On September 2, 1945, the Democratic Republic of Vietnam was established. In pursuance of the Geneva Agreement, the country was divided into two parts and general elections were provided for in 1956 with a view to its reunification. North Vietnam remained the Democratic Republic of Vietnam, with Hanoi as its capital. The south of Vietnam, called the Republic of Vietnam, was placed under pro-American administrative rule, with Saigon as its capital. The Saigon administration tried to prevent a general election, and so the people’s struggle for peace and the reunification of the country began again.

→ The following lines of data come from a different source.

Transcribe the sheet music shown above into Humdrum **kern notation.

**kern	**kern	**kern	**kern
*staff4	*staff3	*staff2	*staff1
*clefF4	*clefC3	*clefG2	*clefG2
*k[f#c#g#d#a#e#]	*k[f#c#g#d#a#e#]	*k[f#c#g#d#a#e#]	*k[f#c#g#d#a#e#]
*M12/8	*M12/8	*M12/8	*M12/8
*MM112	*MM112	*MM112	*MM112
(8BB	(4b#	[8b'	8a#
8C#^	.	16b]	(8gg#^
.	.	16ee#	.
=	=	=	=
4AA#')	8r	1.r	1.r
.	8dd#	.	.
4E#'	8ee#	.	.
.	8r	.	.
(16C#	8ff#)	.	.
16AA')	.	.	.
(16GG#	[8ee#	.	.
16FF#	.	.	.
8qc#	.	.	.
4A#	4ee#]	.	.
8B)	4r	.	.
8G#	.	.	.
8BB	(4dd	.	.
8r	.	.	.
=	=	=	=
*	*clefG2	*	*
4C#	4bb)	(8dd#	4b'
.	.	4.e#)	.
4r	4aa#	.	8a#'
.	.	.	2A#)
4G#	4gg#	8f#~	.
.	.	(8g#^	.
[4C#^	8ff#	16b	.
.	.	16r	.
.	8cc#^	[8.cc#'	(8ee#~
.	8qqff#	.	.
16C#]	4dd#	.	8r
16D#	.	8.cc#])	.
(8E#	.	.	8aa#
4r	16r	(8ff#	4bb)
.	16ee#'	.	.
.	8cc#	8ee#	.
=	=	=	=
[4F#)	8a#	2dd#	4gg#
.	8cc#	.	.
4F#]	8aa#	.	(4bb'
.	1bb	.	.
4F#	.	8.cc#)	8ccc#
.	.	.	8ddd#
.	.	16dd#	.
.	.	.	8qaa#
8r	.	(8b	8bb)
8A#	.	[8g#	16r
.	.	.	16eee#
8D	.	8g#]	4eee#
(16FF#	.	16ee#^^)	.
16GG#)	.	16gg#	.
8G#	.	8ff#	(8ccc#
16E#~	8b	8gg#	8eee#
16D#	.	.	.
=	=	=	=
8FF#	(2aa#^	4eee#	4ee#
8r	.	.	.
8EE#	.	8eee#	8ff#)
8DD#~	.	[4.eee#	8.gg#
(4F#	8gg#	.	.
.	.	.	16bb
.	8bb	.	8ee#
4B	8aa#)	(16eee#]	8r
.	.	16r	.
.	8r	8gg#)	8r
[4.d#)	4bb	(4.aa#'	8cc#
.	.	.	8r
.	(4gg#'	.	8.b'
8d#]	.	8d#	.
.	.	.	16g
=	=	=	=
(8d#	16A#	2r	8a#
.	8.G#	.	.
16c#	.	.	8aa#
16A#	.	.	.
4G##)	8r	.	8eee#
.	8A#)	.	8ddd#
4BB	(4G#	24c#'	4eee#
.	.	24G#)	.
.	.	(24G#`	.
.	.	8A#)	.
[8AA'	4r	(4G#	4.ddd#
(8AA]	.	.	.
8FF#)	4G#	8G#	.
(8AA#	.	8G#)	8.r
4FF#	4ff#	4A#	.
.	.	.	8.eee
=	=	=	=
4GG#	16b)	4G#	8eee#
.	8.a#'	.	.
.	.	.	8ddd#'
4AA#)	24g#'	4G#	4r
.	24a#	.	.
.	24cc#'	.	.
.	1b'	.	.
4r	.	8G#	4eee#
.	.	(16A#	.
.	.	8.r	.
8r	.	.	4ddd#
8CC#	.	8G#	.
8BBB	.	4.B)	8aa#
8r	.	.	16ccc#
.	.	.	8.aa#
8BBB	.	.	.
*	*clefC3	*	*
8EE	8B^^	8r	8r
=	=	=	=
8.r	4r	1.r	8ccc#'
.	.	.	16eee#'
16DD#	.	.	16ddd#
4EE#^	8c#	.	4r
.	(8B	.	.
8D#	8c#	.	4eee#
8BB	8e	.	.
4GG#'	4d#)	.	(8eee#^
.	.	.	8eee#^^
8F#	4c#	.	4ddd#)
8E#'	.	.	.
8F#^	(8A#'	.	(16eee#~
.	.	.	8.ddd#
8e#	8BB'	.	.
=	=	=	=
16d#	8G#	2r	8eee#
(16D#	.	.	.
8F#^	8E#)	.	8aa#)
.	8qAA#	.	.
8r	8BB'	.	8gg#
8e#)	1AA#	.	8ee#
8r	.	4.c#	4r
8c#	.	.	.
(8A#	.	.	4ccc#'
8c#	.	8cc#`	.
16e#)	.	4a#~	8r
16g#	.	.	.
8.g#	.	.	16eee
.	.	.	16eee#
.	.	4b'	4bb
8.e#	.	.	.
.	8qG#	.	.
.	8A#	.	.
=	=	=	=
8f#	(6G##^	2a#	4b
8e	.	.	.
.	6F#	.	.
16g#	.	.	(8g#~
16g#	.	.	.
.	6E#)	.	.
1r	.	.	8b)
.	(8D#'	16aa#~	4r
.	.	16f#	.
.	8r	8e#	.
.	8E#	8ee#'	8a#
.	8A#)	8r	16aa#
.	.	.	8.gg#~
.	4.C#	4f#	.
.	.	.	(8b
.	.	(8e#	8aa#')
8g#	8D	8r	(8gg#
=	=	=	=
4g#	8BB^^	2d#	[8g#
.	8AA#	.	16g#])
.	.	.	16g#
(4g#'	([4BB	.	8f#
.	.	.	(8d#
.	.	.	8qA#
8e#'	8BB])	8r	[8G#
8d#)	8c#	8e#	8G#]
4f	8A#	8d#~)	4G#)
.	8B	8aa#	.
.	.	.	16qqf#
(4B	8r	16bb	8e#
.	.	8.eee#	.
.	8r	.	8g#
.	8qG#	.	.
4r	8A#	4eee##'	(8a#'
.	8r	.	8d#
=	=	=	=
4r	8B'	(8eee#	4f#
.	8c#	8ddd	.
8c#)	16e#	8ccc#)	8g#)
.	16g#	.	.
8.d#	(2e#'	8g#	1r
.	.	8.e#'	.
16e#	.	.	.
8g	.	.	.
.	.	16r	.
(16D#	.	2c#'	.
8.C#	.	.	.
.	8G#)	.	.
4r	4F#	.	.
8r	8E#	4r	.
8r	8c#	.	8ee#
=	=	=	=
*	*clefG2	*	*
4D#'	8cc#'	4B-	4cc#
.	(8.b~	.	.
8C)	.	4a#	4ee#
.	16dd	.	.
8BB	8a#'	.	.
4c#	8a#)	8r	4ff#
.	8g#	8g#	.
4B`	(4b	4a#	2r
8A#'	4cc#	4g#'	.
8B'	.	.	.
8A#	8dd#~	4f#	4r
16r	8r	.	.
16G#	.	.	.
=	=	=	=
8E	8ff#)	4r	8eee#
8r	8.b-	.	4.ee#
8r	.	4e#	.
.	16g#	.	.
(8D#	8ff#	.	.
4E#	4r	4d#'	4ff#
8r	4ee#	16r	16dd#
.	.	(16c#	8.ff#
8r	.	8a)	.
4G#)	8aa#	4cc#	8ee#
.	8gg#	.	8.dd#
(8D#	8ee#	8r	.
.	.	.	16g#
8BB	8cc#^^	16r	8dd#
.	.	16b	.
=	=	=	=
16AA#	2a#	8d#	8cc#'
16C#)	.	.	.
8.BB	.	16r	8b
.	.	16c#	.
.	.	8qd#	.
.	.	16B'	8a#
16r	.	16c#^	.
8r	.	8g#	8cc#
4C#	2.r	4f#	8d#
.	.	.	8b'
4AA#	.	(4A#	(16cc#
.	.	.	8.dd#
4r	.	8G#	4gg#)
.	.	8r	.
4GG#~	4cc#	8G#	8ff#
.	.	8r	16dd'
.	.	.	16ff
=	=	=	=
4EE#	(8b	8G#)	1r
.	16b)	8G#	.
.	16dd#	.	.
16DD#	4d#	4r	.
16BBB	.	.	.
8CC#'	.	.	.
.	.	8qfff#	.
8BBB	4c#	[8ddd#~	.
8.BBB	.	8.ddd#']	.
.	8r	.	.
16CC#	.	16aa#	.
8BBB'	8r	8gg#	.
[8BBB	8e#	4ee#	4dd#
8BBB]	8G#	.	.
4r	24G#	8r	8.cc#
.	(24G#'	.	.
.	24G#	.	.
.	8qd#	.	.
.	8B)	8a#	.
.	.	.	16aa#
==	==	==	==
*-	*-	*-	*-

In 1956, the US military took the side of the South Vietnamese against the Communists of North Vietnam. The armed conflict escalated into a fierce war. In 1965, the Americans began a massive bombardment of North Vietnam. In total, more than 550 thousand military personnel were sent to the country during the war. However, the United States was never able to inflict a single major defeat on the rebels. The famous “Ho Chi Minh Trail” – underground channels for the supply of weapons and ammunition through the territory of Laos and Cambodia – provided them with everything necessary for the war. The morale of the partisans was exceptionally high, while demoralization was growing among the US soldiers – alcoholism and drug addiction flourished in their ranks, and pacifist sentiments were spreading. The war continued until 1973,

In 1975, the Vietnam People’s Army invaded the southern territories, the Saigon administration fell, and Vietnam was reunified. Currently, the country is a member of the UN, the ASEAN Regional Forum and the Asia-Pacific Economic Community (APEC); in 1995 a protocol on cooperation with the European Union was signed.